Qualifiers 2014
Psyched myself up for today. I had to really, my heart's not really in this any more. Well, I've certainly been wondering that lately.
I got up at 9am, and enjoyed TV and tea on the sofa. I left my hair till later, and just did my make-up, so it seemed to take less time to get ready. A pit stop at Mum's, where Little R did my tan for me which saved me a job! Did get into trouble for doing it there though....
I did a couple of errands and then went to Costa before heading over to Guildford where the competition was. There seemed to be less people this year, so we knew we didn't have to fight for places, and that we would just go straight through.
I've kind of felt I would just give it a go this year, and not worry about the outcome. I thought it might be easier as well. Today showed me I do still care about dancing, but I'm still in two minds. Sometimes I feel I don't belong there any more. Not least when I came off the floor and one of the bosses from the dance called me over to tell me my arms were weighing too heavily on my partners, making her job harder. I'd already apologised to my partner as I knew this, and it was because of being nervous- it can make you take up the 'death grip'. Way to make a person feel secure....I actually had tears in my eyes and thought "I really don't want to do this". Still, we ploughed on...

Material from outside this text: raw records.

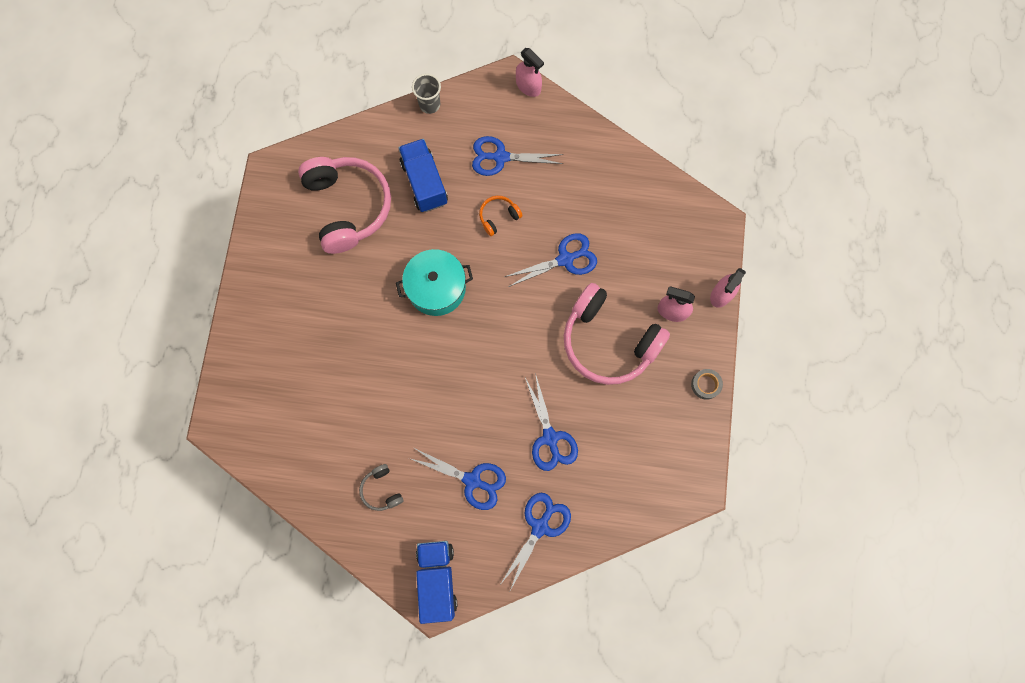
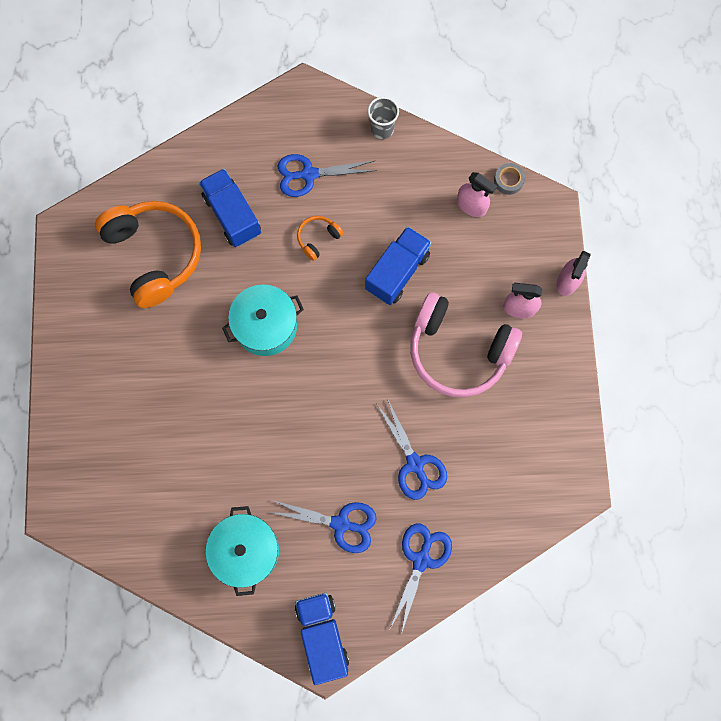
camera: 10 degrees left, 0 degrees up
(348, 207) = (155, 255): pink headphones -> orange headphones
(381, 490) = (246, 551): grey headphones -> turquoise pot
(429, 104) = (223, 130): grey cup -> grey cup (382, 129)
(528, 86) = (325, 94): pink spray bottle -> pink spray bottle (471, 205)
(565, 259) = (397, 272): blue scissors -> blue truck
(705, 385) = (568, 379): grey tape -> grey tape (508, 180)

Although we automatically qualified for both ballroom and latin, they take each comp down to a final. Just when I was fantasising about ballroom being over, and about getting changed/using the loo/walking around without 5 feet of material around my ankles and trying not to tread on it or in anything, my number was called for the final! I enjoyed dancing, but expected to take the 6th place. I was pleasantly surprised to be placed 4th!
I enjoyed being back out there, and I can focus just on me now, as this competition's final isn't until April. Just not sure I can make it through the next few months.
I missed the gym tonight too! Well, you can't have everything!